Help please?

[toxicmindjunk]

I have this question on my math packet for school and I don't know where to start.

What is the length of the longer leg of a 30-60-90 triangle with a hypotenuse length of 24 ?(3)?

Can someone help me out?
It'd be much appreciated.

 

[galactus]

Use cosine. Let the longer side have length x.

Then, \(\displaystyle cos(\frac{\pi}{6})=\frac{x}{24\sqrt{3}m}\)

Solve for x. Your solution will be in terms of m.

Or you could use secant.

\(\displaystyle sec(\frac{\pi}{6})=\frac{24\sqrt{3}m}{x}\)

Solve for x.

Many ways to go about it.

See why these are. They are the trig laws.

Say we have a right triangle. Let the smaller angle be x (in your case, the 30 degrees or Pi/6 radians. I prefer radians) and let the adjacent side from that angle be a, the opposite side be b and the hypoteneuse be c.

Then, sin(x)=b/c, cos(x)=a/c, tan(x)=b/a, sec(x)=c/a, csc(x)=c/b, cot(x)=a/b.

 

[toxicmindjunk]

Use cosine. Let the longer side have length x.

Then, \(\displaystyle cos(\frac{\pi}{6})=\frac{x}{24\sqrt{3}m}\)

Solve for x. Your solution will be in terms of m.

Or you could use secant.

\(\displaystyle sec(\frac{\pi}{6})=\frac{24\sqrt{3}m}{x}\)

Solve for x.

Many ways to go about it.

See why these are. They are the trig laws.

Say we have a right triangle. Let the smaller angle be x (in your case, the 30 degrees or Pi/6 radians.
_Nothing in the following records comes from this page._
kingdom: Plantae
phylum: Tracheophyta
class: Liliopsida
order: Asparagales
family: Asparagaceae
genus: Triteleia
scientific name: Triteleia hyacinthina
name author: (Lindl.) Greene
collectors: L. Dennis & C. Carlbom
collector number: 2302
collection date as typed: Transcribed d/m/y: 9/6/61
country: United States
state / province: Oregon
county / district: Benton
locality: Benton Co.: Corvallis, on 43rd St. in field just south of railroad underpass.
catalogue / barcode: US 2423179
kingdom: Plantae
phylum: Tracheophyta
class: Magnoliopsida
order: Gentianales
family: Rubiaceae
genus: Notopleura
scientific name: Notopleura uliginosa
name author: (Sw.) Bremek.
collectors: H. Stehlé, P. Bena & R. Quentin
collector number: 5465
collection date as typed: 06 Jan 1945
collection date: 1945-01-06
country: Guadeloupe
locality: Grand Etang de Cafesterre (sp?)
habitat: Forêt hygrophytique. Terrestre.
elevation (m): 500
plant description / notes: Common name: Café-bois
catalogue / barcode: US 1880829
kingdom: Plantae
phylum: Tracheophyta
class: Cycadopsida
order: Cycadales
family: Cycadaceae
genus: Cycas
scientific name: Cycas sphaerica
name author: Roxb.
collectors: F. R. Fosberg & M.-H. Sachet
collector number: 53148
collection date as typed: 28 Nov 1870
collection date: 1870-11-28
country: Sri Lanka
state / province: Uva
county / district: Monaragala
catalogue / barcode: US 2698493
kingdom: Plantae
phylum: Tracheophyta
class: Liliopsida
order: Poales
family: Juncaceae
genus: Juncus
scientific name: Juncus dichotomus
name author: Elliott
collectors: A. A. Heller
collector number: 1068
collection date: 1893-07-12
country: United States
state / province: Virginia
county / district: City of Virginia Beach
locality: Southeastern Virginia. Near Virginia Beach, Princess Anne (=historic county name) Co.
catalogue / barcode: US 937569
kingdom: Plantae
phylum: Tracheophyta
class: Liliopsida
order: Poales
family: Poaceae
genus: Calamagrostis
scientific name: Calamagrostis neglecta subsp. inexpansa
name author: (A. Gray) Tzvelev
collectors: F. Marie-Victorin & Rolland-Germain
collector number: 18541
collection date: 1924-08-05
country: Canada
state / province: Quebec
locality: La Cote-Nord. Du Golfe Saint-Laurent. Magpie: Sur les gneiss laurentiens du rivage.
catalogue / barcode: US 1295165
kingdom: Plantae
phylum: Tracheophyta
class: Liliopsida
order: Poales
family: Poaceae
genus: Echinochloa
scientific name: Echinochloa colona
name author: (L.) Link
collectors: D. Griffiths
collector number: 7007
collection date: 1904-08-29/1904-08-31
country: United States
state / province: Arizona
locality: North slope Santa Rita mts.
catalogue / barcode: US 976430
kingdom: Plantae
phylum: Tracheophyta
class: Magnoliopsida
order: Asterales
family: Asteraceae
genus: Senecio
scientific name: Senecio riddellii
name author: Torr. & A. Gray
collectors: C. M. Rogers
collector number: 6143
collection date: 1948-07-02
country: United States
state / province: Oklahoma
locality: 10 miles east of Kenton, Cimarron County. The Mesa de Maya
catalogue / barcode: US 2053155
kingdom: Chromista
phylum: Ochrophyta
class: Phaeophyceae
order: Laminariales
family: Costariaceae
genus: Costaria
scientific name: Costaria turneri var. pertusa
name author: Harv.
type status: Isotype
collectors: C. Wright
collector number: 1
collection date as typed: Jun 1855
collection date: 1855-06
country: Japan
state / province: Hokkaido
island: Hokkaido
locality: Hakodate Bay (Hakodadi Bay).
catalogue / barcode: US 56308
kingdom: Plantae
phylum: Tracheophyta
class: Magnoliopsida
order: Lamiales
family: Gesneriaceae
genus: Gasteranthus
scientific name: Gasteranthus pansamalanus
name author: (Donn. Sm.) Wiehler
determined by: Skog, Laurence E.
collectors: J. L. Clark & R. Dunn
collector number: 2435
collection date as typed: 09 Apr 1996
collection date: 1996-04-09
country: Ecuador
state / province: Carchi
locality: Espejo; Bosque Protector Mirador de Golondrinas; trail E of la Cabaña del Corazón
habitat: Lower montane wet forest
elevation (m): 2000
I prefer radians) and let the adjacent side from that angle be a, the opposite side be b and the hypoteneuse be c.

Then, sin(x)=b/c, cos(x)=a/c, tan(x)=b/a, sec(x)=c/a, csc(x)=c/b, cot(x)=a/b.

Oops. I think you interpreted "m" as a variable when I'm almost certain it's meters. Does it make a difference?

 

[galactus]

Yes, it does make a difference. The way it was written suggested a variable. Anyway, do the same as I posted before, only leave out the m. Then, the results will be in meters.

Like so,

\(\displaystyle cos(\frac{\pi}{6})=\frac{x}{24\sqrt{3}}\)

Solve for x. The solution will be a nice integer.

 

[toxicmindjunk]

Ok, thanks

 

[galactus]

Mind, you can also use degrees if that's what you're working in. If you use your calculator, make sure it is the correct mode. If it is in radian mode and you use degrees, you'll get a wacky answer.

\(\displaystyle cos(30)=\frac{x}{24\sqrt{3}}\).

It is a common mistake to have a calculator in the wrong mode when performing trig operations. Just a heads up. Good luck.

 

[Denis]

Or let hypotenuse = h = 24sqrt(3)
Longer leg = sqrt(h^2 - (h/2)^2) = hsqrt(3)/2

 

[Mrspi]

You should not need to use either trig OR a calculator to answer this question.

I'm assuming you may be studying the 30-60-90 theorem in geometry....you can find a complete explanation here:

http://regentsprep.org/Regents/mathb/5B1/Tri30.htm

You'll see there that the longer leg (LL) in the explanation, is hypotenuse/sqrt(3), or H/sqrt(3) in the explanation.

Your hypotenuse is GIVEN to be 24 sqrt(3)

Substitute 24 sqrt(3) for "H" in " H / sqrt(3)"

[24 sqrt(3)] / sqrt(3)

Simplify the fraction. You should NOT need a calculator for that!

I think that knowing the relationships between the sides and angles of the special right triangles (30-60-90 and 45-45-90) are EXTREMELY important, and save you a ton of grief in calculus.

Yep, yep...I KNOW...you can use a calculator. BUT WHY??????